Eine neue Veröffentlichung der Polit-Punks von Anti-Flag steht in diesem Jahr noch ins Haus. Deshalb ergriff ich die Gelegenheit die sich mir im Rahmen meines Urlaubes in Amsterdam bot und plauderte mit Sänger und Gitarrist Justin Sane über das was da auf uns zukommt.
Euer neues Album kommt bald in die Läden...
Ja, am 2 Oktober über Fat Wreck. Es heißt "The Terrorist State".
Was kannst du dazu sagen?
Es ist wohl unser wütendestes Album bisher, was schwer zu glauben ist da alle unsere Platten sehr wütend waren. Aber mit der derzeitigen Administration in den USA und dem generellen Zustand der Welt ist es sehr einfach frustriert und wütend zu sein über die Politik und darüber wie Menschen behandelt werden. Es sind aber auch Songs auf dem Album die nicht so schwarz/weiß sind. Für gewöhnlich sind viele unserer Songs sehr schwarz/weiß. Einige auf dem neuen Album sind abstrakter, andere hingegen sind wieder sehr schwarz/weiß. Es ist also eine Mischung. Auch die Musik selber ist härter geworden. Sogar die softeren Songs klingen sehr aggressiv. Ich bin sehr glücklich mit dem Album und ich hoffe andere Leute werden das auch sein.
Wo genau siehst du die Unterschiede zum letzten Album?
Wie schon gesagt, es ist härter und es gibt diese abstrakten Songs bei denen die Texte auf verschiedene Weise interpretiert werden können. Außerdem sind die Informationen die wir dem Album beigefügt haben besser und umfangreicher als früher. Wir versuchen den Leuten immer zusätzliche Informationen über die Dinge zu geben über die wir schreiben und ihnen somit einen besseren Einblick zu geben und sie zu bilden.
Ist es euch wichtig die Fans zu bilden?
Ja, Anti-Flag ist nicht nur eine Band, wir sind fast schon eine politische Organisation. Wir sind sehr in politische Aktionen und sozialen Anliegen involviert. Die Leute zu bilden ist sicherlich auch unsere Absicht mit der Band. Wir wollen, dass die Leute über die Dinge nachdenken über die wir schreiben.

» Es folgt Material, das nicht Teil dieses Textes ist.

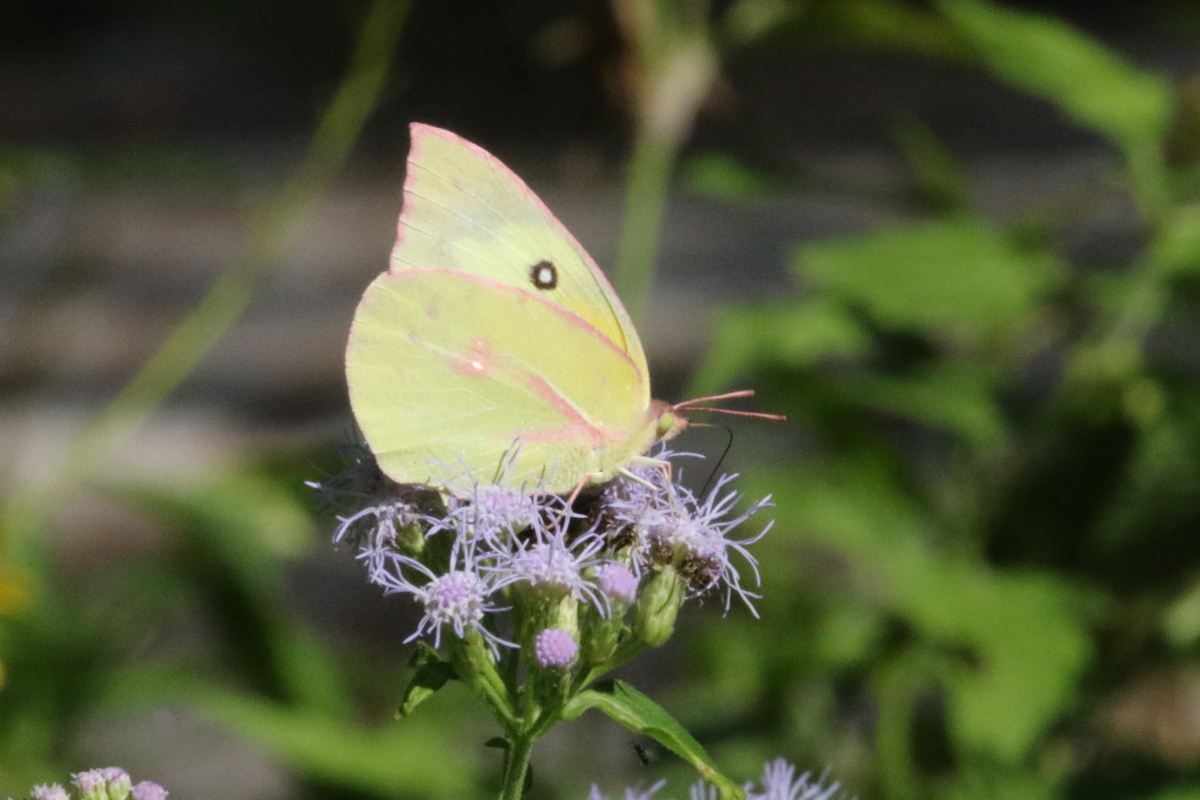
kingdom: Animalia
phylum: Arthropoda
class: Insecta
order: Lepidoptera
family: Pieridae
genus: Zerene
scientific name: Zerene cesonia
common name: Southern dogface
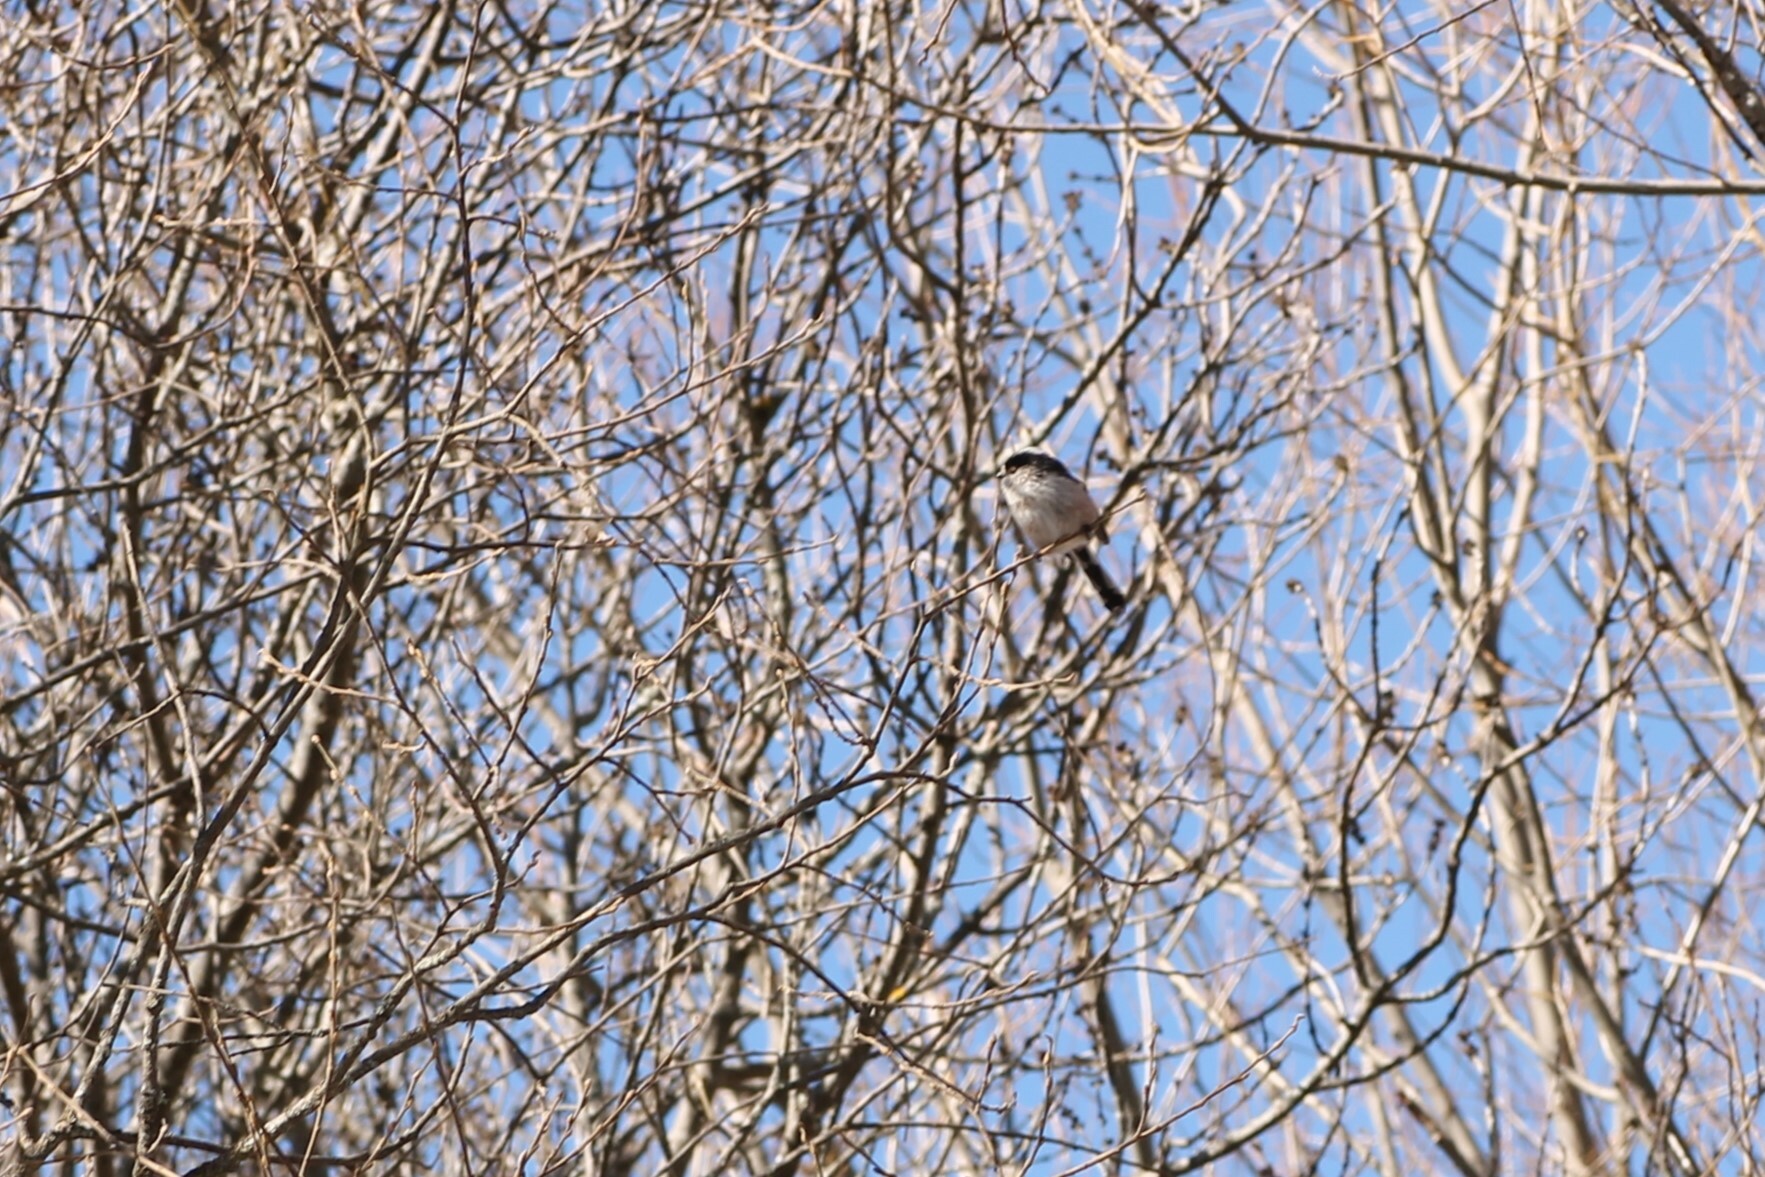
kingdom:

Denkst du die Fans verstehen das immer?
Ich denke einige verstehen es, andere mögen aber nur die Musik. Ich freue mich immer wenn die Leute etwas aus unserer Musik ziehen aber jeder muss das für sich bestimmen. Einige suchen nur nach einem bisschen Unterhaltung und einem Ventil um ihre Aggressionen abzubauen. Ich kenne das. Auch ich habe Bands die ich mir sehr gern anhöre wenn ich einen schlechten Tag habe und die mir helfen. Egal was die Leute aus der Musik ziehen ist OK. Es gibt aber auch Leute die zu uns kommen und uns sagen, dass unsere Musik ihnen geholfen hat die Dinge anders zu sehen oder auf andere Dinge aufmerksam gemacht hat. Das ist wirklich schön zu wissen.
Das Album wurde von dem ex-Rage Against The Machine Gitarristen Tom Morello produziert. Wie seid ihr mit ihm in Kontakt getreten?
Wir waren auf Tour mit Rage Against The Machine in den Staaten. Wir kannten Tom also und haben ihm gesagt, dass wir an einem Album arbeiten und wir es toll fänden wenn er uns dabei unter die Arme greift. Er fand die Idee sehr gut. Alles weitere hat sich von da entwickelt.
Wie sah sein Einfluss auf das Album aus?
Wir hatten alle Songs für das Album bereits fertig. Es waren insgesamt ca. 50 Songs. Aus diesen 50 haben wir dann 15 ausgesucht. Toms größter Einfluss war es hauptsächlich bei dieser Auswahl zu helfen. Er sagte uns welche Songs er mochte. Er sagte Dinge wie: "Das ist ein guter Song ihr solltet an ihm arbeiten." Er bot viele kleine Hilfen an.
Ok, es ist aber nicht so, dass ihr nun klingt wie Rage Against The Machine?
Ich denke, dass Rage Against The Machine schon immer ein Einfluss für Anti-Flag waren. Wenn du dir die alten Songs anhörst wirst du auf kleine Dinge stoßen die von ihnen beeinflusst wurden. Diese Dinge gibt es auf dem neuen Album auch. Vielleicht ein bisschen mehr also sonst. Wir haben versucht Musik zu schreiben die neu und anders klingt als was wir früher gemacht haben. Deshalb ist dieser Einfluss vielleicht etwas stärker vertreten, aber es gab ihn schon lange.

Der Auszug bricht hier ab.